Я наблюдала за ними в зеркало заднего вида.
— Сколько тебе лет? — спросил Адам.
Алисия показала четыре пальца.
— А, тебе четыре.
— Вообще-то ей три.
— Понятно, ты врушка, — констатировал Адам.
— Ой-ой, мой нос! — Алисия сделала вид, что у нее, как и положено, от вранья нос растет.
— Куда мы едем? — спросил Адам.
— Налево! — сказала Алисия.
— Ей три года, и она знает, как ехать?
Я улыбнулась и помигала левым поворотником. Мы доехали до конца улицы, и я посмотрела на Алисию в зеркало.
— Направо, — сказала она.
Я повернула направо.
— Серьезно, ты что, дорогу знаешь? — Адам развернулся к Алисии.
— Ага.
— Откуда? Тебе же всего три.
— Я знаю все дороги. Куда угодно. Во всем мире. Хочешь поехать на улицу пис-пис? — Она откинулась назад и расхохоталась.
Мы сворачивали то налево, то направо, потом ехали прямо, следуя Алисиным указаниям. Прошло минут десять.
— Ладно, могу я все же узнать, куда именно мы едем? — спросил Адам.
— Налево, — заявила Алисия.
— Я знаю, что налево, но куда? — Он обращался ко мне.
— Вот так и можно потеряться, отличный способ, — ответила я.
— То есть мы просто ездим кругами, куда ребенок скажет? — уточнил он.
— Именно. А потом пытаемся отыскать дорогу домой.
— И как долго?
— Пару часов.
— Часто вы так делаете?
— Обычно по воскресеньям. А сегодня у нас особый выезд. Лучше, конечно, когда дороги свободны. Вообще это довольно забавно. Единственное ограничение — мы не выезжаем на автострады. Один раз доехали до Дублинских гор, а другой — до Малахайда, ну, на побережье. Когда мы приезжаем туда, где нам нравится, то выходим и любуемся окрестностями. Каждую неделю открываем что-нибудь новенькое. Иногда бывает, что так и кружим по Клонтарфу, но для нее большой разницы нет.
— Направо! — громко заявил Адам.
— Там же море, пис-пис, — засмеялась Алисия.
— Фактически, — кивнул Адам, которого, похоже, все это уже достало.
Минут на пятнадцать он впал в молчаливую задумчивость.

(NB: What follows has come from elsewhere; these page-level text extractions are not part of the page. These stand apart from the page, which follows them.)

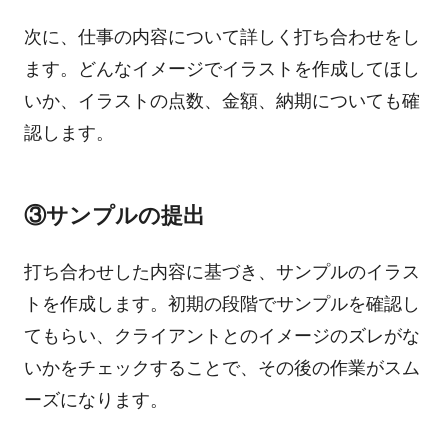
次に、仕事の内容について詳しく打ち合わせをし
ます。どんなイメージでイラストを作成してほし
いか、イラストの点数、金額、納期についても確
認します。
③サンプルの提出
打ち合わせした内容に基づき、サンプルのイラス
トを作成します。初期の段階でサンプルを確認し
てもらい、
クライアントとのイメージのズレがな
いかをチェックすることで、その後の作業がスム
ーズになります。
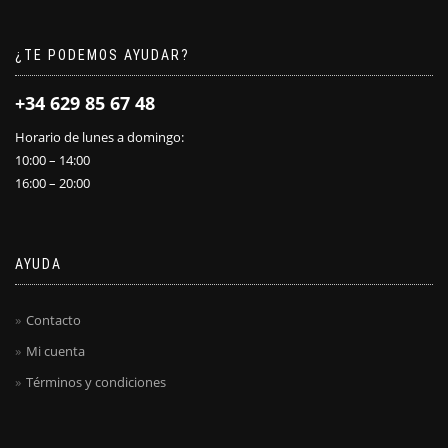
¿TE PODEMOS AYUDAR?
+34 629 85 67 48
Horario de lunes a domingo:
10:00 – 14:00
16:00 – 20:00
AYUDA
Contacto
Mi cuenta
Términos y condiciones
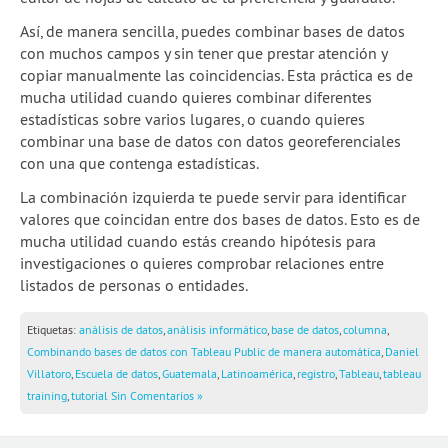
Así, de manera sencilla, puedes combinar bases de datos
con muchos campos y sin tener que prestar atención y
copiar manualmente las coincidencias. Esta práctica es de
mucha utilidad cuando quieres combinar diferentes
estadísticas sobre varios lugares, o cuando quieres
combinar una base de datos con datos georeferenciales
con una que contenga estadísticas.
La combinación izquierda te puede servir para identificar
valores que coincidan entre dos bases de datos. Esto es de
mucha utilidad cuando estás creando hipótesis para
investigaciones o quieres comprobar relaciones entre
listados de personas o entidades.
Etiquetas:
análisis de datos
,
análisis informático
,
base de datos
,
columna
,
Combinando bases de datos con Tableau Public de manera automática
,
Daniel
Villatoro
,
Escuela de datos
,
Guatemala
,
Latinoamérica
,
registro
,
Tableau
,
tableau
training
,
tutorial
Sin Comentarios »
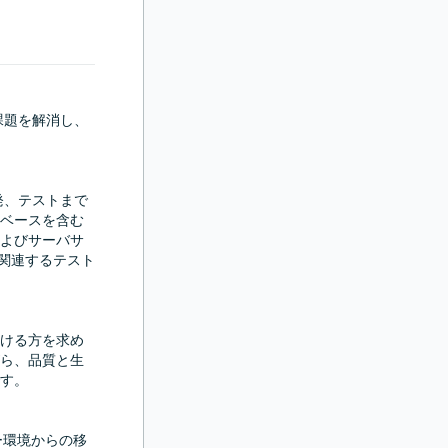
課題を解消し、
発、テストまで
ベースを含む
よびサーバサ
に関連するテスト
ける方を求め
ら、品質と生
す。

ー環境からの移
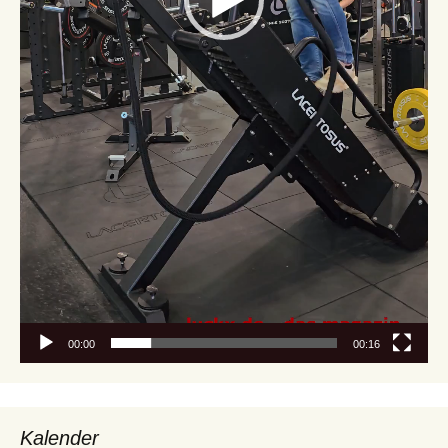
00:00
00:16
Kalender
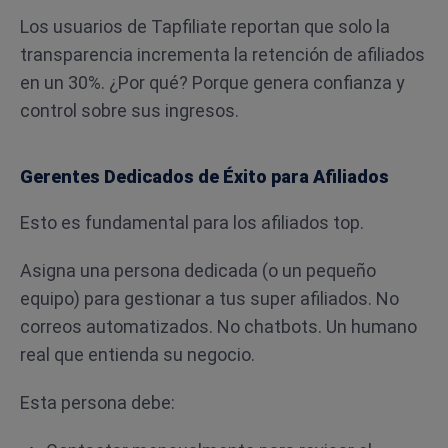
Los usuarios de Tapfiliate reportan que solo la
transparencia incrementa la retención de afiliados
en un 30%. ¿Por qué? Porque genera confianza y
control sobre sus ingresos.
Gerentes Dedicados de Éxito para Afiliados
Esto es fundamental para los afiliados top.
Asigna una persona dedicada (o un pequeño
equipo) para gestionar a tus super afiliados. No
correos automatizados. No chatbots. Un humano
real que entienda su negocio.
Esta persona debe:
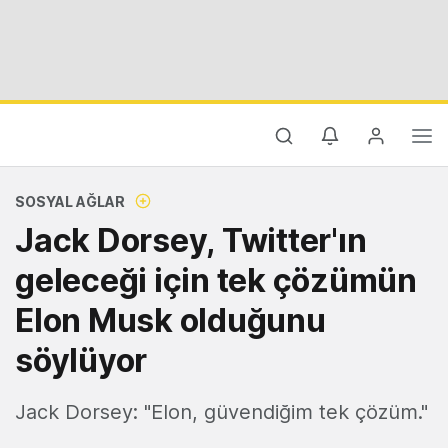
SOSYAL AĞLAR
Jack Dorsey, Twitter'ın
geleceği için tek çözümün
Elon Musk olduğunu
söylüyor
Jack Dorsey: "Elon, güvendiğim tek çözüm."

— Я тоже хочу попробовать, — вдруг сказал он. — Можно я буду командовать?
— Нет! — отрезала наша пигалица.
— Алисия, — с нажимом сказала я.
— Ну можно я буду говорить, куда ехать, пис-пис, пожалуйста? — смешно проныл Адам.
Алисия засмеялась:
— Ладно.
— Хорошо. — Адам сосредоточенно наморщил лоб. — На светофоре налево.
Я внимательно посмотрела на него в зеркало.
— Мы не можем сейчас поехать к Марии.
— Я и не собирался, — отмахнулся он.
Мы свернули налево и ехали несколько минут, пока не уперлись в стену. Глухой тупик.
— Клянусь, это впервые, раньше такого никогда не было. — Я дала задний ход и стала разворачиваться.
— Ничего странного. — Адам сердито скрестил руки на груди.
— Попробуй еще, пис-пис, — сочувственно предложил ребенок.